PASSAGE:
Okay, I've got some better numbers (and a better method of building the
category intersections table from an existing database).
I build a table with 2.6 million records, all the pages from the snapshot I
had. It's 90% populated with categories (this will make more sense in a
minute) and I'm still getting good results from intersections queries. For
instance:
Showing rows 0 - 1 (2 total, Query took 0.3459 sec) SQL query: SELECT *
FROM `pageindex`
WHERE MATCH (catlist
)
AGAINST ( '+Living_People +People_from_Maine +1956_births'
IN BOOLEAN
MODE
)
LIMIT 0 , 30
(which has two results, btw, Cynthia McFadden and David Kelley).
This takes consistently a third of a second. Not bad. And that's for
2.6million rows. I think we should restrict it to just current
articles in the
main namespace, but that's my opinion.
I figured out a better way to populate the table, too:
UPDATE pageindex,categorylinks SET pageindex.catlist=CONCAT_WS(' ',
pageindex.catlist,categorylinks.cl_to) WHERE (
pageindex.pageid=categorylinks.cl_from AND INSTR(pageindex.catlist,
categorylinks.cl_to) =0)
You have to run this query for a number of times equal to the greatest
number of distinct categories a page has. Most pages have less than 7, but
a few apparently have outrageous numbers. After doing a lot of searching
around for a solution to concatenating multiple rows into one value, I think
this is pretty good.
Aerik

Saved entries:

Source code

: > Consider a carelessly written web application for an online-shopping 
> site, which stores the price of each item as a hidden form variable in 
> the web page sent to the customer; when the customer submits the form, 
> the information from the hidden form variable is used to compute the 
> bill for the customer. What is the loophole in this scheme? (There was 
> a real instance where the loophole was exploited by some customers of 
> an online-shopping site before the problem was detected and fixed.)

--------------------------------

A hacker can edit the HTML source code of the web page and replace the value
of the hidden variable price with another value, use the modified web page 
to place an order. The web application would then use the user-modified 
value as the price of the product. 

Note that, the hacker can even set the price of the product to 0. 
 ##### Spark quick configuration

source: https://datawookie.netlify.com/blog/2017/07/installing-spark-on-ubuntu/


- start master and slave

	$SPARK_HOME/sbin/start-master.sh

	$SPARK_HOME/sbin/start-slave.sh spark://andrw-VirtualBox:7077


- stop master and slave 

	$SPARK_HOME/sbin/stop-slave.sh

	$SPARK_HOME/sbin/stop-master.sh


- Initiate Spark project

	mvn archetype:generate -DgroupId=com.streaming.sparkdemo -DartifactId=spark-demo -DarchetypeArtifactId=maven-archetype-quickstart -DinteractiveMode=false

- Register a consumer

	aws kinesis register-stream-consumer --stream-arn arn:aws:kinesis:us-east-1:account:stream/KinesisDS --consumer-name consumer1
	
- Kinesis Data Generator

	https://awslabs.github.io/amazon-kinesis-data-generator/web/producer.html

DIRECTIVE:
According to the forum post, how many times does the UPDATE query that fills the table need to be run? Please answer in one sentence.

ANSWER SECTION:
It needs to be run as many times as the greatest number of distinct categories a page has.